Di hari pertama itu pula terjawab, untuk menghadapi perubahan iklim bukan hanya adaptasi yang harus dilakukan. Tindakan mitigasi -misalnya mengubah gaya hidup- juga harus dipraktekkan. Aktivitas sehari-hari yang dapat meningkatkan emisi karbon -yang membuat temperatur bumi semakin panas, yang melahirkan pemanasan global hingga berujung pada perubahan iklim- harus dikurangi, bila tak mungkin dihindari. Memang bukan hal yang mudah mengubah hal yang biasa dilakukan, apalagi bila sudah menjadi kebiasaan dan dianggap hal yang wajar. Namun, mengapa tidak menobanya dari hal yang sederhana –misalnya dengan mulai mengisi ulang air mineral dan memakai tempat minum sendiri, mengurangi kebiasaan ditonton televisi-, mulai secara bertahap, dan yakini hal kecil yang dilakukan akan berarti besar untuk kelangsungan hidup di bumi ini.

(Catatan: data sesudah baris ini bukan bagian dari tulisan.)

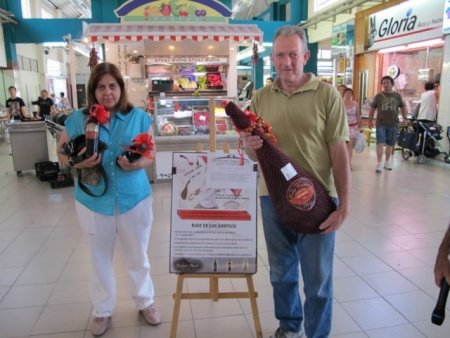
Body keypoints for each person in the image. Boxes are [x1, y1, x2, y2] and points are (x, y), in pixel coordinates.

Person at [240, 25, 350, 338]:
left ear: (305, 55)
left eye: (292, 54)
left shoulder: (326, 95)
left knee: (317, 280)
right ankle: (289, 326)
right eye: (279, 55)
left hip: (317, 200)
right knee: (280, 273)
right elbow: (254, 157)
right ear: (272, 58)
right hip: (271, 199)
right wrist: (250, 148)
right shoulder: (260, 98)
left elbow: (339, 153)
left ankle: (317, 334)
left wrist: (345, 205)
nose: (286, 61)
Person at [56, 62, 160, 337]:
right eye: (101, 87)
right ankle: (102, 310)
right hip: (92, 200)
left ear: (120, 89)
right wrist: (76, 163)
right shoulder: (78, 119)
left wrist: (135, 166)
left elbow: (151, 155)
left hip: (134, 199)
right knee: (99, 256)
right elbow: (61, 152)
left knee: (138, 254)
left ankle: (145, 301)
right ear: (93, 91)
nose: (107, 92)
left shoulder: (139, 117)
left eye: (112, 86)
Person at [368, 75, 407, 173]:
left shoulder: (397, 96)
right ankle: (379, 163)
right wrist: (370, 120)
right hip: (381, 123)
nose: (385, 84)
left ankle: (387, 162)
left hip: (393, 123)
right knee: (380, 143)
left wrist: (405, 118)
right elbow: (372, 109)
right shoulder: (378, 96)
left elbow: (403, 107)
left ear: (392, 84)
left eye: (387, 82)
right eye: (383, 83)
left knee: (390, 144)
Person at [343, 88, 362, 169]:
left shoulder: (355, 104)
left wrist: (360, 126)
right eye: (346, 93)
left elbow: (357, 115)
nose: (348, 94)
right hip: (342, 127)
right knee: (342, 146)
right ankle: (342, 162)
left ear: (352, 94)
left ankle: (348, 163)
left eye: (350, 93)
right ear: (343, 94)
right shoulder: (339, 102)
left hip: (352, 127)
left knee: (350, 145)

Di hari kedua, Lobbi Epicentrum Walk menjadi saksi bisu, bagi kami -Sobat Esensial batch ketiga- melakukan kegiatan campaign untuk pertama kalinya. Kami yang baru saja belajar memahami isu perubahan iklim, diberikan kesempatan untuk menyebarkan ilmu kami ke orang lain. Merupakan pengalaman yang luar biasa, bertemu dengan berbagai ragam orang dengan segala tingkah polahnya, ada yang antusias namun ada juga yang tak peduli. Tapi ada harapan yang terhembus, semoga ini menjadi awal langkah kecil kami untuk memulai langkah-langkah kami selanjutnya dalam menghadapi isu perubahan iklim ini.
Ada satu cara yang ditawarkan oleh IESR -yang berujung pada upaya perubahan gaya hidup, sehingga tercipta masyarakat rendah karbon- agar masyarakat awam mengetahui emisi karbon yang dihasilkan oleh mereka dalam aktivitas sehari-hari. Dalam situsnya -www.iesr.or.id- terdapat satu aplikasi yang disebut kalkulator jejak karbon. Dengan aplikasi tersebut, akan diperoleh angka emisi karbon per individu per hari hingga per tahun. Harapan pun tumbuh, semoga ada komitmen yang muncul dari relung jiwa untuk mulai mengurangi memberikan “sumbangan” karbon emisi, agar bumi tetap nyaman untuk ditempati hingga anak cucu kita nanti. Merupakan hal yang sulit untuk mengurangi dampak dari perubahan iklim, namun rasanya masih cukup waktu untuk memperlambatnya. Jadi, sudahkah anda menghitung jejak karbon hari ini?